## DÉTAILS DE L'EXERCICE
Donnez la suite du texte sur les abeilles et l'oubli des senteurs, en reprenant juste après sa dernière phrase.

## EXTRAIT À LIRE
........
De l’alzheimer technologique à notre oubli des senteurs et des abeilles

Promenade estivale de thème en thème jusqu’au cœur de notre époque.
Les abeilles. Il n’est de jour qui ne nous signale les menaces affectant leur survie sur la planète; et de semaine qui ne nous renseigne sur les manœuvres juridiques exercées par les entreprises Bayer ou Monsanto pour tenter d’empêcher la proscription des produits toxiques constituant ces menaces, notamment ceux que l’Union européenne a récemment décidé d’interdire.
Par ailleurs, il y a quelques années, à propos de ces mêmes insectes malmenés, je lisais dans un rapport publié par le Programme des Nations Unies pour l’environnement que «la pollution atmosphérique peut interférer avec [leur] aptitude à trouver des plantes à fleurs, donc des aliments pour se nourrir». Et pourquoi donc? Parce que les senteurs naturelles, qui se diffusaient voici deux siècles dans un rayon supérieur à 800 mètres, ne voyagent plus guère aujourd’hui qu’à 200 mètres au maximum. Trop d’interférences artificielles et de pollutions gazeuses.
........
Données enregistrées:

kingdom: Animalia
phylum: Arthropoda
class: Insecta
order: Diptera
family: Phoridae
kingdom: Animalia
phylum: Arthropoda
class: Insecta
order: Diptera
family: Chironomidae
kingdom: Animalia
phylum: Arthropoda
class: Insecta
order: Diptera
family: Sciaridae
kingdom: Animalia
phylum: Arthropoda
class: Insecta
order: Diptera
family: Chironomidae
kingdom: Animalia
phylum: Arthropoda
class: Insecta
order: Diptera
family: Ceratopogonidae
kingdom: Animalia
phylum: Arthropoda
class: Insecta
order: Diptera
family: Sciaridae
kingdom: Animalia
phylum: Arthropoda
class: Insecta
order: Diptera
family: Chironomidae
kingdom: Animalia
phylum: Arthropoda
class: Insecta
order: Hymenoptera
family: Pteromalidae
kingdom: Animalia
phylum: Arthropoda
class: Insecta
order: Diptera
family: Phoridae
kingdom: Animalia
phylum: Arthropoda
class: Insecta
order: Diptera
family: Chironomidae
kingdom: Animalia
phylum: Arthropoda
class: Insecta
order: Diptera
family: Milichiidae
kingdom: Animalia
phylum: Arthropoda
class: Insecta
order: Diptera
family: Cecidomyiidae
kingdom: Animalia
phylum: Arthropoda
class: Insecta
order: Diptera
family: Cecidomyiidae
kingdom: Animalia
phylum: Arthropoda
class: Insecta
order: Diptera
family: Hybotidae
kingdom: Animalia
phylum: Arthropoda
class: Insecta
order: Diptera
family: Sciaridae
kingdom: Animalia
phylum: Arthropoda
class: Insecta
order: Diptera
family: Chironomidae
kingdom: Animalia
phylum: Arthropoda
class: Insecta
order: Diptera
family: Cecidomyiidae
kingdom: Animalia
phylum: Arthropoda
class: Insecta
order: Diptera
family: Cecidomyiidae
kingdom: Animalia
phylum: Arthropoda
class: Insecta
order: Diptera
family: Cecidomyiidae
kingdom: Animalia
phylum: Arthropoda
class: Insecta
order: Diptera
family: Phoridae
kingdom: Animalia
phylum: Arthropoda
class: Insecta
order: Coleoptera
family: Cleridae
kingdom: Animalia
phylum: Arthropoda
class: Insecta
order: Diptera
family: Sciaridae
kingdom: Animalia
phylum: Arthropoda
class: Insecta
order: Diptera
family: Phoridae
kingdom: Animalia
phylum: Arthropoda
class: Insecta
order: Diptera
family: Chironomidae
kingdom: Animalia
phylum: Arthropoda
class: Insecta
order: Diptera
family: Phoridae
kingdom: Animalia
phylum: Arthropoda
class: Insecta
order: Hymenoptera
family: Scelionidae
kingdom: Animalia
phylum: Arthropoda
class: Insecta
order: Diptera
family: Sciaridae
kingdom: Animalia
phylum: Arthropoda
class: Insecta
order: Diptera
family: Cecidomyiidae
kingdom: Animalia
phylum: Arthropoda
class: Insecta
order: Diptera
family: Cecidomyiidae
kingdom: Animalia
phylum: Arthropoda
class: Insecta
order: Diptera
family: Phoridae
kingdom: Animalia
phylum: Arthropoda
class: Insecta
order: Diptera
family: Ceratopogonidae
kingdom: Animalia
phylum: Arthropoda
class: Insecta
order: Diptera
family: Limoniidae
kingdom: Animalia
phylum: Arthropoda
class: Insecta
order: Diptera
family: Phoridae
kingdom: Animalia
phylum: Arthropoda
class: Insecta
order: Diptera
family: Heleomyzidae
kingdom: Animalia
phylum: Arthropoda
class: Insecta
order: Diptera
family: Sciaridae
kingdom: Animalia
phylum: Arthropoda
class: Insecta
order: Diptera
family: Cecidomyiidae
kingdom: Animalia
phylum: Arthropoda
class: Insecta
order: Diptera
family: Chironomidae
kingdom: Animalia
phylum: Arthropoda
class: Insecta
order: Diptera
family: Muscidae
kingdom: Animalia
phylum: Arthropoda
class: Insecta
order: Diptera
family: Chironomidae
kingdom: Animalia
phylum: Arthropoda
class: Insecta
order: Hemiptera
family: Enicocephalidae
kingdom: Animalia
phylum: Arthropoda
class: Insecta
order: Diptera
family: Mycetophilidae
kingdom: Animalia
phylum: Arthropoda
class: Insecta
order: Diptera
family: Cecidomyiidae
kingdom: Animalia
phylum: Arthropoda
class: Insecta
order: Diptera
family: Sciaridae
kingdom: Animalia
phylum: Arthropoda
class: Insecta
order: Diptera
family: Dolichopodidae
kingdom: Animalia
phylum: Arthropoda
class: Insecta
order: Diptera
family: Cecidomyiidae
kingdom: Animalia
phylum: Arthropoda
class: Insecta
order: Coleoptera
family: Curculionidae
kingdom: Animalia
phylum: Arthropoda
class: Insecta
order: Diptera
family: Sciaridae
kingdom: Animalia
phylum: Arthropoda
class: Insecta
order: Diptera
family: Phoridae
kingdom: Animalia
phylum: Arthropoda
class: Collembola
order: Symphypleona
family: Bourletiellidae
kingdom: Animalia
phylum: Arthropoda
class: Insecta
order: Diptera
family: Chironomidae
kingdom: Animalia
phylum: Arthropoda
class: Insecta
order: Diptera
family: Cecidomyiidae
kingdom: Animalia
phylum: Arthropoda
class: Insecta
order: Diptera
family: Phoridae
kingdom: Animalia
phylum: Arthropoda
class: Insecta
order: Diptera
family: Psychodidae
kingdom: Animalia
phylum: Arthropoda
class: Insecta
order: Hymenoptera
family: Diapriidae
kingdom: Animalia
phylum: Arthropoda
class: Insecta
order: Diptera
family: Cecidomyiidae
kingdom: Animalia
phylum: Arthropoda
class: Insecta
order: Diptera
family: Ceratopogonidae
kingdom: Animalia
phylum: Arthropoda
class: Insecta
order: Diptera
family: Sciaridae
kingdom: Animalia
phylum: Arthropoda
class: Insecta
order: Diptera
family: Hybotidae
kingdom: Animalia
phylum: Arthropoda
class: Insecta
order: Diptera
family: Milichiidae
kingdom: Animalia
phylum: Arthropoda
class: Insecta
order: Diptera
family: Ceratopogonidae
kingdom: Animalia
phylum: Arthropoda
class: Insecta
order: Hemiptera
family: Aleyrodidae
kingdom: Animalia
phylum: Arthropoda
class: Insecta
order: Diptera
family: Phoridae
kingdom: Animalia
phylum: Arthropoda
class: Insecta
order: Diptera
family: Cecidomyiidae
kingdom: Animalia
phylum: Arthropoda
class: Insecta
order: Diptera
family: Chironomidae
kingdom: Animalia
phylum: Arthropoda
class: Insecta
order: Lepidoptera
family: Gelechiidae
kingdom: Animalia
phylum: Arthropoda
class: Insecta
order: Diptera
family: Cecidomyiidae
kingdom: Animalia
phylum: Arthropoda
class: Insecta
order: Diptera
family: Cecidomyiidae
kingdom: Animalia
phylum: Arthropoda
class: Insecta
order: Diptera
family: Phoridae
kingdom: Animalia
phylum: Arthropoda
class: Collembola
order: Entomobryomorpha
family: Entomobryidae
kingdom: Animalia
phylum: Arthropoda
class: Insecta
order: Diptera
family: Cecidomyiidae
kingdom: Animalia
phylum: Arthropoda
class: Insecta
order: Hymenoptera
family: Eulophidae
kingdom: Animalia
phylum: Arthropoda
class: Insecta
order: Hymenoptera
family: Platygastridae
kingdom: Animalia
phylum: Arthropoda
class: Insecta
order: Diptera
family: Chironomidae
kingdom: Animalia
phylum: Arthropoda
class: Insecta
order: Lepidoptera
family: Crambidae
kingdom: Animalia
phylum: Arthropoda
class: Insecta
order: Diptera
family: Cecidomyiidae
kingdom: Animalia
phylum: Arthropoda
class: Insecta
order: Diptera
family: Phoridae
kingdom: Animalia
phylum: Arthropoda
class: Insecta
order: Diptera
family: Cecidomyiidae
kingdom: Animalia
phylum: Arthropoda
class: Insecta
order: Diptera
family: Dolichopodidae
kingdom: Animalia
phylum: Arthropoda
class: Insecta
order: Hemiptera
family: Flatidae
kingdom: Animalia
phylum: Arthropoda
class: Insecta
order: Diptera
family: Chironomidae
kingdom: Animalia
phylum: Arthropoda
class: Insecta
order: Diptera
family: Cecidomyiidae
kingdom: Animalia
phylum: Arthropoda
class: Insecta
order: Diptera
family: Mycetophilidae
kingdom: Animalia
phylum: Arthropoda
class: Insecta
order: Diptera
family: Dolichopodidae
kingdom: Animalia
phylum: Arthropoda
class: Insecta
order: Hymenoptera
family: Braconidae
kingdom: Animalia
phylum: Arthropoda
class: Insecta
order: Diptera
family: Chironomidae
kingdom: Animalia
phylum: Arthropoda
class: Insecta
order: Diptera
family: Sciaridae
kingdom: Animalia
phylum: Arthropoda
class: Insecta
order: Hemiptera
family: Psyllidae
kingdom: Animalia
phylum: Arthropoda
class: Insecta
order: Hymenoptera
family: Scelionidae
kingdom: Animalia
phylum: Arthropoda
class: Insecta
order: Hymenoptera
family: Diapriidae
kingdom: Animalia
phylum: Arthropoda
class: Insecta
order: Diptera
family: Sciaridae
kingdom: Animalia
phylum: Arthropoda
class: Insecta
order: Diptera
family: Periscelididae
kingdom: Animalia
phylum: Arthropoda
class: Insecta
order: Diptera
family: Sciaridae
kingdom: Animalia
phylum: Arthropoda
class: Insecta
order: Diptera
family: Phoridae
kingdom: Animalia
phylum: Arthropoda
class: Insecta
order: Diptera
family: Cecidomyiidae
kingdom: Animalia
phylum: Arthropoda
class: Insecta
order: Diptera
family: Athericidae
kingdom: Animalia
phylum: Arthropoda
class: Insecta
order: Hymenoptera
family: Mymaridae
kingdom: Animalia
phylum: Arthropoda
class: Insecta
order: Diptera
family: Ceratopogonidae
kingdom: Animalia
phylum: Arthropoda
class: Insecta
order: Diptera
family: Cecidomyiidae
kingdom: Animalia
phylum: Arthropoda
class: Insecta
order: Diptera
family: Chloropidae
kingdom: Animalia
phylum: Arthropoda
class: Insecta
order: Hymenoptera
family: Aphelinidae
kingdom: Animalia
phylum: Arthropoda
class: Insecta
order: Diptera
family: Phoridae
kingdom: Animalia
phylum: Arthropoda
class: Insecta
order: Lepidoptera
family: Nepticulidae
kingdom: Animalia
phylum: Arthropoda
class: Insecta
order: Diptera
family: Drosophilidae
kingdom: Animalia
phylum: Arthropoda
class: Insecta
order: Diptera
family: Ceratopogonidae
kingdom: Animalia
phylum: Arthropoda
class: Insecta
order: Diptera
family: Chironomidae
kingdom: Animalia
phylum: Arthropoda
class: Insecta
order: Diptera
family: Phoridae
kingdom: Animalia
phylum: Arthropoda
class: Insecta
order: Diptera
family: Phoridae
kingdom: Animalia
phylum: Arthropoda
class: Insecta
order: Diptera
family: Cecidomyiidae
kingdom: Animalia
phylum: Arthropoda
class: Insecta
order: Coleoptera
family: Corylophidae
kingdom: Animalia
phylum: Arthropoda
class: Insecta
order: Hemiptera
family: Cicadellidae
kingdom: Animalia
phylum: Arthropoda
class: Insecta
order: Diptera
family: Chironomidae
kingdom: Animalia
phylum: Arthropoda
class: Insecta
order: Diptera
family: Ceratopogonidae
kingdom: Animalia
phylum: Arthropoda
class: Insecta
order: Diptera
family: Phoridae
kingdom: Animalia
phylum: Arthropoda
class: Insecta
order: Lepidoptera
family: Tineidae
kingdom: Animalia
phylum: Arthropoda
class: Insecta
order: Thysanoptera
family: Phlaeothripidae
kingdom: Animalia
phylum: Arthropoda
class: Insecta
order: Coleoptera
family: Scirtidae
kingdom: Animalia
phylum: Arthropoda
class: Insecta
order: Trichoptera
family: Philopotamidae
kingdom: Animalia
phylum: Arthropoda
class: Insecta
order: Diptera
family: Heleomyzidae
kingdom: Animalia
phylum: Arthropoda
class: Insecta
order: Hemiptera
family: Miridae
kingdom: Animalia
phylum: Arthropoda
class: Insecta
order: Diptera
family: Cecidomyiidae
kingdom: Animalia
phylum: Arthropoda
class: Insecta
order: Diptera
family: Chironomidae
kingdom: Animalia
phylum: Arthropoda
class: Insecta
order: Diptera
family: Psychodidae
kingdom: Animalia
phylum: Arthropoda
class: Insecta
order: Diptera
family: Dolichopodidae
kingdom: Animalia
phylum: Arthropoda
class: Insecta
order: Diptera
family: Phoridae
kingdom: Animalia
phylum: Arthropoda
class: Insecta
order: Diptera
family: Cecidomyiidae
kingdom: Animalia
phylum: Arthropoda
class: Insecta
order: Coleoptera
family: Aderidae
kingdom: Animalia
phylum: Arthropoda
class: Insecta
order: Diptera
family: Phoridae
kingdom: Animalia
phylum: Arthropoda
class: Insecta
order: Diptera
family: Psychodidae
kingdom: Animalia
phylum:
........
## RÉSULTAT DE L'EXERCICE
C’est alors que j’ai songé, en rapport avec cette paralysie moderne des odeurs, aux mécanismes fondateurs et créateurs de la mémoire humaine. Et que m’est revenue la madeleine de Marcel Proust, évoquée dans A la recherche du temps perdu. «Et bientôt (…) je portai à mes lèvres une cuillerée du thé où j’avais laissé s’amollir un morceau de madeleine. Mais à l’instant même où la gorgée mêlée des miettes du gâteau toucha mon palais, je tressaillis, attentif à ce qui se passait d’extraordinaire en moi. Un plaisir délicieux m’avait (…) aussitôt rendu les vicissitudes de la vie indifférentes, ses désastres inoffensifs, sa brièveté illusoire, de la même façon qu’opère l’amour, en me remplissant d’une essence précieuse: ou plutôt cette essence n’était pas en moi, elle était moi. (…) Et tout à coup le souvenir m’est apparu. Ce goût, c’était celui du petit morceau de madeleine que le dimanche matin à Combray (parce que ce jour-là je ne sortais pas avant l’heure de la messe), quand j’allais lui dire bonjour dans sa chambre, ma tante Léonie m’offrait après l’avoir trempé dans son infusion de thé ou de tilleul.»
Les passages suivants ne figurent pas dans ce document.